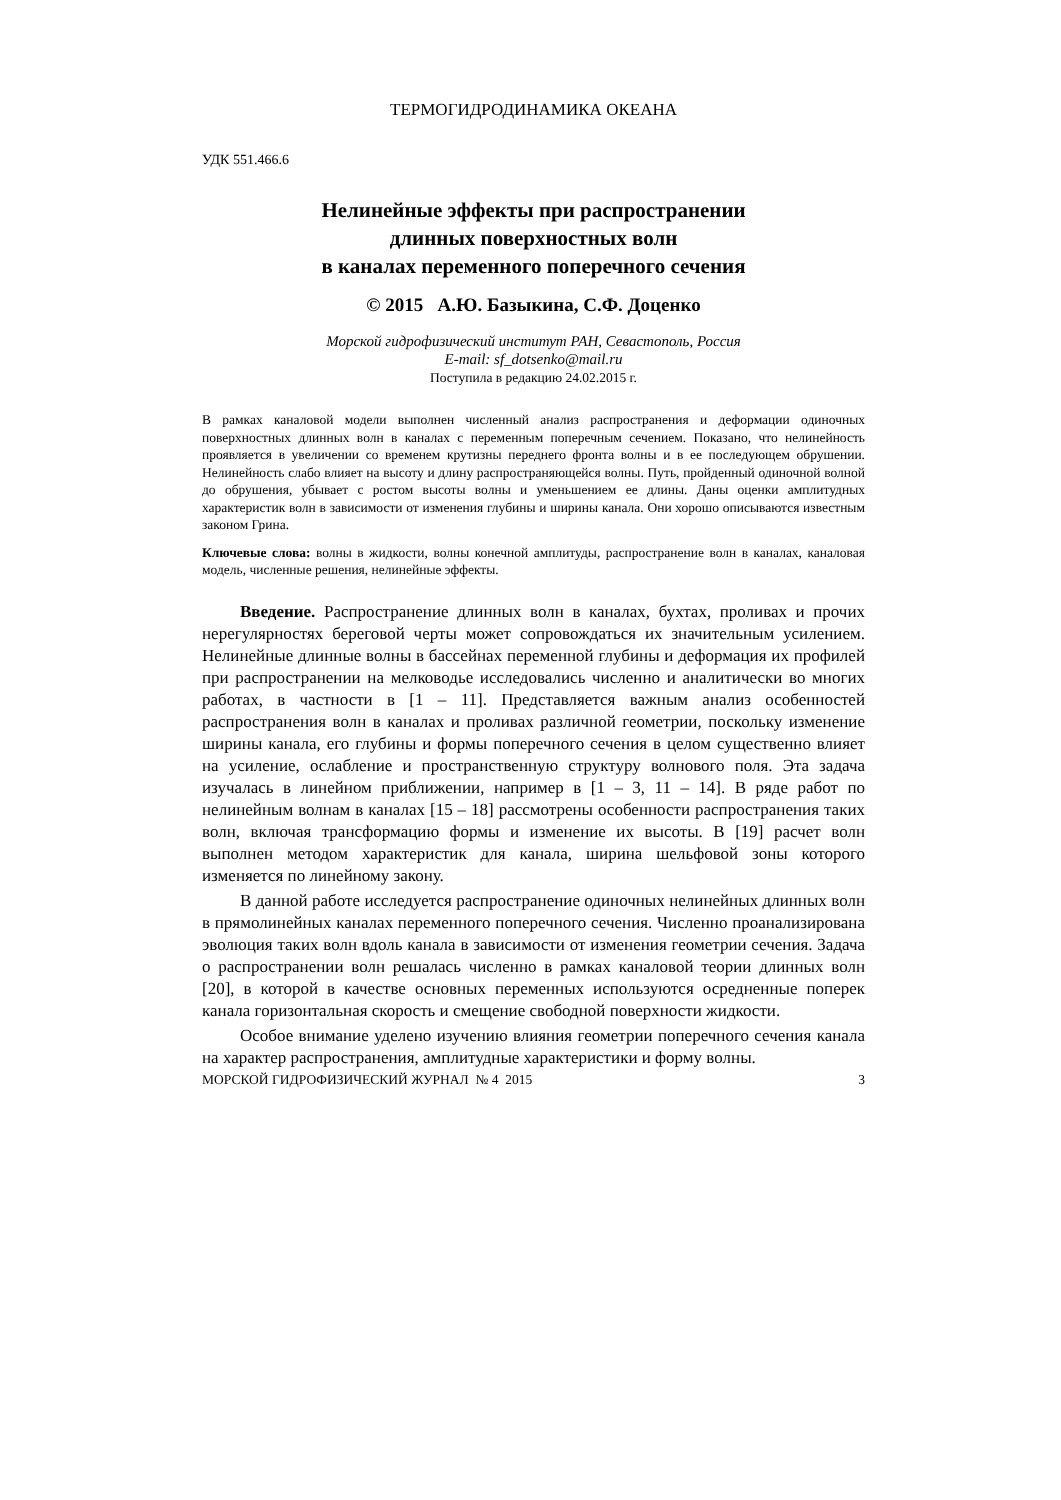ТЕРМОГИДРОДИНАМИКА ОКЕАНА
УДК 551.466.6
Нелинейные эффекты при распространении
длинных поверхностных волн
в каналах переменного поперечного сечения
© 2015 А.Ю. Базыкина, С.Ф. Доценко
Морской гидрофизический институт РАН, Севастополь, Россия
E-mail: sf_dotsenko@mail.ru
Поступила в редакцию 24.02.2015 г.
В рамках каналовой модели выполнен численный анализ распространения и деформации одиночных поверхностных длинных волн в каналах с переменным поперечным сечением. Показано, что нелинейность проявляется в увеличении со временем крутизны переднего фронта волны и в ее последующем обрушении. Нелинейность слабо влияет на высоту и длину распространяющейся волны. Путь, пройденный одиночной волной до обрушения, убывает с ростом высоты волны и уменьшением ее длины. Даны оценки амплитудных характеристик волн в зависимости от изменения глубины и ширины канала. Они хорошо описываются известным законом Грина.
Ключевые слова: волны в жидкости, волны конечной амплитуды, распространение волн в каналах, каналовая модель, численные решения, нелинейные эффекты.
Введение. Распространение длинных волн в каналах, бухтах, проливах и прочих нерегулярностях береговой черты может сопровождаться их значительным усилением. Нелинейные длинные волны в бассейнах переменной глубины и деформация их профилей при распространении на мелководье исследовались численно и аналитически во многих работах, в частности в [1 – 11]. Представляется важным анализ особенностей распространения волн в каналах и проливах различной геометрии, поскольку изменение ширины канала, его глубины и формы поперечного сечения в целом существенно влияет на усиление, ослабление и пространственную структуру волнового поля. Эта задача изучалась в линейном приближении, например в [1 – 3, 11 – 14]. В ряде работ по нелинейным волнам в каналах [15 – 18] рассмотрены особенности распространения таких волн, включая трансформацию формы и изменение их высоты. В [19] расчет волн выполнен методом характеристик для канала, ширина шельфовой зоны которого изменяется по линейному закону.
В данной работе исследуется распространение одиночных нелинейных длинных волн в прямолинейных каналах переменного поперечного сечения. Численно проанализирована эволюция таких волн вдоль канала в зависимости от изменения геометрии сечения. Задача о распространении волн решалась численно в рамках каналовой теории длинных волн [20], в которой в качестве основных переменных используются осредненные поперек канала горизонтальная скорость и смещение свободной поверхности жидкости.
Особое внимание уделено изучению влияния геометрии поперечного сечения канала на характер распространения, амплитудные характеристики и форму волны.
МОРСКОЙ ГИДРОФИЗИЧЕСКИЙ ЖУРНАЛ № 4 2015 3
--------------------
▸ **Exercise goal**: Repeat each record exactly as shown above, dropping all images.

▸ **Output below**:
ТЕРМОГИДРОДИНАМИКА ОКЕАНА
УДК 551.466.6
Нелинейные эффекты при распространении
длинных поверхностных волн
в каналах переменного поперечного сечения
© 2015 А.Ю. Базыкина, С.Ф. Доценко
Морской гидрофизический институт РАН, Севастополь, Россия
E-mail: sf_dotsenko@mail.ru
Поступила в редакцию 24.02.2015 г.
В рамках каналовой модели выполнен численный анализ распространения и деформации одиночных поверхностных длинных волн в каналах с переменным поперечным сечением. Показано, что нелинейность проявляется в увеличении со временем крутизны переднего фронта волны и в ее последующем обрушении. Нелинейность слабо влияет на высоту и длину распространяющейся волны. Путь, пройденный одиночной волной до обрушения, убывает с ростом высоты волны и уменьшением ее длины. Даны оценки амплитудных характеристик волн в зависимости от изменения глубины и ширины канала. Они хорошо описываются известным законом Грина.
Ключевые слова: волны в жидкости, волны конечной амплитуды, распространение волн в каналах, каналовая модель, численные решения, нелинейные эффекты.
Введение. Распространение длинных волн в каналах, бухтах, проливах и прочих нерегулярностях береговой черты может сопровождаться их значительным усилением. Нелинейные длинные волны в бассейнах переменной глубины и деформация их профилей при распространении на мелководье исследовались численно и аналитически во многих работах, в частности в [1 – 11]. Представляется важным анализ особенностей распространения волн в каналах и проливах различной геометрии, поскольку изменение ширины канала, его глубины и формы поперечного сечения в целом существенно влияет на усиление, ослабление и пространственную структуру волнового поля. Эта задача изучалась в линейном приближении, например в [1 – 3, 11 – 14]. В ряде работ по нелинейным волнам в каналах [15 – 18] рассмотрены особенности распространения таких волн, включая трансформацию формы и изменение их высоты. В [19] расчет волн выполнен методом характеристик для канала, ширина шельфовой зоны которого изменяется по линейному закону.
В данной работе исследуется распространение одиночных нелинейных длинных волн в прямолинейных каналах переменного поперечного сечения. Численно проанализирована эволюция таких волн вдоль канала в зависимости от изменения геометрии сечения. Задача о распространении волн решалась численно в рамках каналовой теории длинных волн [20], в которой в качестве основных переменных используются осредненные поперек канала горизонтальная скорость и смещение свободной поверхности жидкости.
Особое внимание уделено изучению влияния геометрии поперечного сечения канала на характер распространения, амплитудные характеристики и форму волны.
МОРСКОЙ ГИДРОФИЗИЧЕСКИЙ ЖУРНАЛ № 4 2015 3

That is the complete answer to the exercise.